O governo dos Estados Unidos reiterou que reconhece apenas a autoridade do presidente eleito democraticamente pelo povo hondurenho. Zelaya foi retirado do poder e expulso do país no dia 28 de junho, quando seria realizado um referendo sobre uma reforma da Constituição.
Os principais dirigentes da Frente Nacional de Resistência contra o Golpe de Estado estão feridos ou foram detidos, entre eles Carlos Reyes, Rafael Alegría e Juan Barahona, que coordenavam a manifestação e o bloqueio da estrada de El Durazno, na saída de Tegucigalpa, ao norte do país.
Segundo denúncias, policiais e militares lançaram gases lacrimogêneos, disparos e agrediram fisicamente os manifestantes. Muitos debandaram, mas foram perseguidos e detidos. Jornalistas também foram alvos da repressão.
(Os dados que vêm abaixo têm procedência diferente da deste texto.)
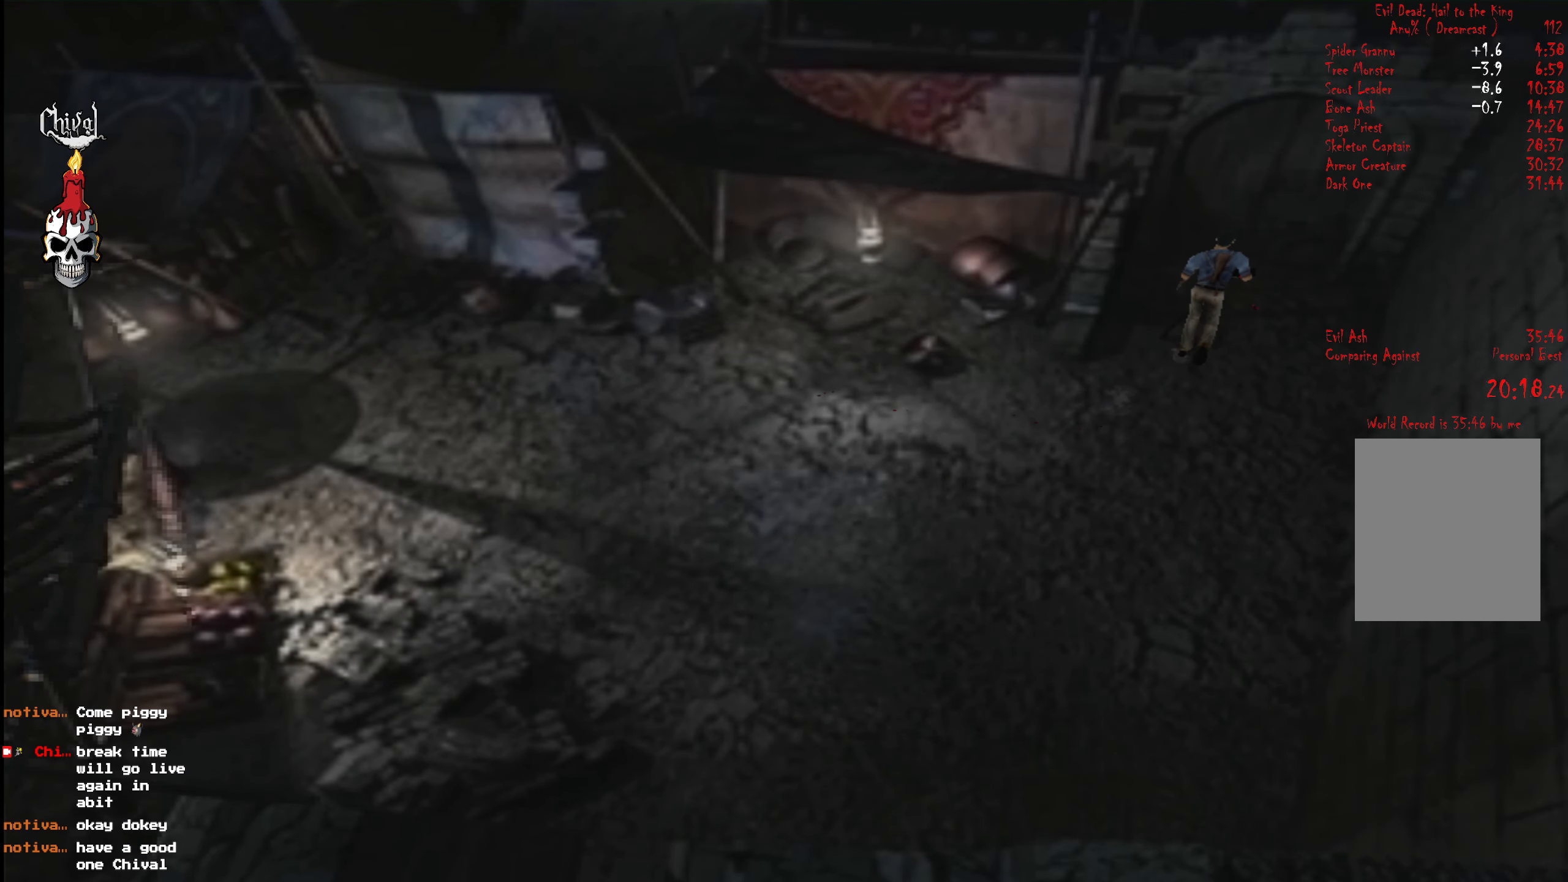
{"buttons": ["R2", "DPAD_UP"], "right_stick": "center", "events": []}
Carlos Reyes, que é candidato independente às presidenciais de novembro e dirigente do Bloco Popular, foi ferido na cabeça e sofreu uma fratura em um dos braços. Um professor do Ensino Médio, Roger Valleio Soriano, também foi ferido na cabeça e encontra-se em estado grave no Hospital Escola de Tegucigalpa, onde foram atendidos outros quatro manifestantes, entre eles três menores.
Em Comayagua, centro do país, outra manifestação foi reprimida. Pelo menos três pessoas ficaram feridas e 156 foram presas, disse Erasto Reyes, membro da Frente Nacional de Resistência. Também ontem, Zelaya se reuniu em Manágua, capital da Nicarágua, com o embaixador dos Estados Unidos em Honduras, Hugo Llorens. No encontro, de mais de duas horas, falou-se sobre "como restaurar a ordem constitucional e democrática de Honduras, de forma pacífica".
Llorens reiterou que seu governo reconhece apenas o "presidente constitucional" de Honduras, Manuel Zelaya. - Devo recordar hoje que meu governo reconhece o governo do presidente Zelaya como o de Honduras -insistiu Llorens ao retirar-se do local do encontro, a sede da Embaixada de Honduras em Manágua.